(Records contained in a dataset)
^^^^^^^^^^^^^^^^
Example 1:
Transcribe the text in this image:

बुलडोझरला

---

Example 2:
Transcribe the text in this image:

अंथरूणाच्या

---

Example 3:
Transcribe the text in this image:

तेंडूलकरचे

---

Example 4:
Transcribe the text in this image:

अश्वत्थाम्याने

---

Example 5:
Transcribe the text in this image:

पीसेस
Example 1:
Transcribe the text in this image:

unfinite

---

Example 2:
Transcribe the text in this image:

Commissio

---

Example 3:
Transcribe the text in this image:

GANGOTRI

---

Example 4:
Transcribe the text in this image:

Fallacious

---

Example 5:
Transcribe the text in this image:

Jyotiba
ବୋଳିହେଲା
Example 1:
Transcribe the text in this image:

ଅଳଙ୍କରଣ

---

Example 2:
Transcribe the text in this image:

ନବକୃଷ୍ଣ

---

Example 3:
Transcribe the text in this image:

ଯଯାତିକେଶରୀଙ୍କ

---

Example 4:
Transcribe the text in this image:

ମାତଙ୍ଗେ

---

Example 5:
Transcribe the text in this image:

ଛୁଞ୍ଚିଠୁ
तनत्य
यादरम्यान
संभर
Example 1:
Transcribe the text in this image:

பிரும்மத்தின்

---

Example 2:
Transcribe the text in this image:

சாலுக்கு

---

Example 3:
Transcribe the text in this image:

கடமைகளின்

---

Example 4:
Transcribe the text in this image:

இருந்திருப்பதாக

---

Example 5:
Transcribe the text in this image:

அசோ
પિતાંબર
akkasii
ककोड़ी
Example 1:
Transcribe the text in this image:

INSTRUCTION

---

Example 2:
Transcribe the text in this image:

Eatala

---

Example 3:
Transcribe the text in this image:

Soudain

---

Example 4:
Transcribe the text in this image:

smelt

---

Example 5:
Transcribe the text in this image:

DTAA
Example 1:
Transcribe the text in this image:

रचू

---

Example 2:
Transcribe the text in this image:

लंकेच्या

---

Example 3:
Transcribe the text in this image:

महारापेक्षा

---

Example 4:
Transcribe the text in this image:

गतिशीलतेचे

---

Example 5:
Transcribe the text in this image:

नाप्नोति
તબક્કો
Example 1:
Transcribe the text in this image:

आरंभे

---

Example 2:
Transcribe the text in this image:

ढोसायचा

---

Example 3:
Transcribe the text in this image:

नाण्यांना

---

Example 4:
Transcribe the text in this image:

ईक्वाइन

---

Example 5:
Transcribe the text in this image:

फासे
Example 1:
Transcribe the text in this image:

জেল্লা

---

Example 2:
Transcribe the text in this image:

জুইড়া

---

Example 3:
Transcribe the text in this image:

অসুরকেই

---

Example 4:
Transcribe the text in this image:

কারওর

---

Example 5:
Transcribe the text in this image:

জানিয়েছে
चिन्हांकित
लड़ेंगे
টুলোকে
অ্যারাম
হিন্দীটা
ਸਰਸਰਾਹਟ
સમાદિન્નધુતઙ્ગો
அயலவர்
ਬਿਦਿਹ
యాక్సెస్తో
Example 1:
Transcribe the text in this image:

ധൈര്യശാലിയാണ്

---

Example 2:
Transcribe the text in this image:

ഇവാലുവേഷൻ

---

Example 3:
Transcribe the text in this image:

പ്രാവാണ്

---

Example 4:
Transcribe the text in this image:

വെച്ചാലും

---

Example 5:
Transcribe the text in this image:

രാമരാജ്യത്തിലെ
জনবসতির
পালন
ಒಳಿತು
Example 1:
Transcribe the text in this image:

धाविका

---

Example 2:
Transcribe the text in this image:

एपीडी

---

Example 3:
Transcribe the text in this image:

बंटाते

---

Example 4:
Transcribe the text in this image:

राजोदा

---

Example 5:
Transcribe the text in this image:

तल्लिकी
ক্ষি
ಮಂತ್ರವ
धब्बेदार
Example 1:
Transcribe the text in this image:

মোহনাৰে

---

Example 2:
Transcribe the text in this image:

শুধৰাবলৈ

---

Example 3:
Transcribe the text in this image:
^^^^^^^^^^^^^^^^
» Required work
The reply should be a precise retyping of all the data.

» Written solution
Example 1:
Transcribe the text in this image:

बुलडोझरला

---

Example 2:
Transcribe the text in this image:

अंथरूणाच्या

---

Example 3:
Transcribe the text in this image:

तेंडूलकरचे

---

Example 4:
Transcribe the text in this image:

अश्वत्थाम्याने

---

Example 5:
Transcribe the text in this image:

पीसेस
Example 1:
Transcribe the text in this image:

unfinite

---

Example 2:
Transcribe the text in this image:

Commissio

---

Example 3:
Transcribe the text in this image:

GANGOTRI

---

Example 4:
Transcribe the text in this image:

Fallacious

---

Example 5:
Transcribe the text in this image:

Jyotiba
ବୋଳିହେଲା
Example 1:
Transcribe the text in this image:

ଅଳଙ୍କରଣ

---

Example 2:
Transcribe the text in this image:

ନବକୃଷ୍ଣ

---

Example 3:
Transcribe the text in this image:

ଯଯାତିକେଶରୀଙ୍କ

---

Example 4:
Transcribe the text in this image:

ମାତଙ୍ଗେ

---

Example 5:
Transcribe the text in this image:

ଛୁଞ୍ଚିଠୁ
तनत्य
यादरम्यान
संभर
Example 1:
Transcribe the text in this image:

பிரும்மத்தின்

---

Example 2:
Transcribe the text in this image:

சாலுக்கு

---

Example 3:
Transcribe the text in this image:

கடமைகளின்

---

Example 4:
Transcribe the text in this image:

இருந்திருப்பதாக

---

Example 5:
Transcribe the text in this image:

அசோ
પિતાંબર
akkasii
ककोड़ी
Example 1:
Transcribe the text in this image:

INSTRUCTION

---

Example 2:
Transcribe the text in this image:

Eatala

---

Example 3:
Transcribe the text in this image:

Soudain

---

Example 4:
Transcribe the text in this image:

smelt

---

Example 5:
Transcribe the text in this image:

DTAA
Example 1:
Transcribe the text in this image:

रचू

---

Example 2:
Transcribe the text in this image:

लंकेच्या

---

Example 3:
Transcribe the text in this image:

महारापेक्षा

---

Example 4:
Transcribe the text in this image:

गतिशीलतेचे

---

Example 5:
Transcribe the text in this image:

नाप्नोति
તબક્કો
Example 1:
Transcribe the text in this image:

आरंभे

---

Example 2:
Transcribe the text in this image:

ढोसायचा

---

Example 3:
Transcribe the text in this image:

नाण्यांना

---

Example 4:
Transcribe the text in this image:

ईक्वाइन

---

Example 5:
Transcribe the text in this image:

फासे
Example 1:
Transcribe the text in this image:

জেল্লা

---

Example 2:
Transcribe the text in this image:

জুইড়া

---

Example 3:
Transcribe the text in this image:

অসুরকেই

---

Example 4:
Transcribe the text in this image:

কারওর

---

Example 5:
Transcribe the text in this image:

জানিয়েছে
चिन्हांकित
लड़ेंगे
টুলোকে
অ্যারাম
হিন্দীটা
ਸਰਸਰਾਹਟ
સમાદિન્નધુતઙ્ગો
அயலவர்
ਬਿਦਿਹ
యాక్సెస్తో
Example 1:
Transcribe the text in this image:

ധൈര്യശാലിയാണ്

---

Example 2:
Transcribe the text in this image:

ഇവാലുവേഷൻ

---

Example 3:
Transcribe the text in this image:

പ്രാവാണ്

---

Example 4:
Transcribe the text in this image:

വെച്ചാലും

---

Example 5:
Transcribe the text in this image:

രാമരാജ്യത്തിലെ
জনবসতির
পালন
ಒಳಿತು
Example 1:
Transcribe the text in this image:

धाविका

---

Example 2:
Transcribe the text in this image:

एपीडी

---

Example 3:
Transcribe the text in this image:

बंटाते

---

Example 4:
Transcribe the text in this image:

राजोदा

---

Example 5:
Transcribe the text in this image:

तल्लिकी
ক্ষি
ಮಂತ್ರವ
धब्बेदार
Example 1:
Transcribe the text in this image:

মোহনাৰে

---

Example 2:
Transcribe the text in this image:

শুধৰাবলৈ

---

Example 3:
Transcribe the text in this image:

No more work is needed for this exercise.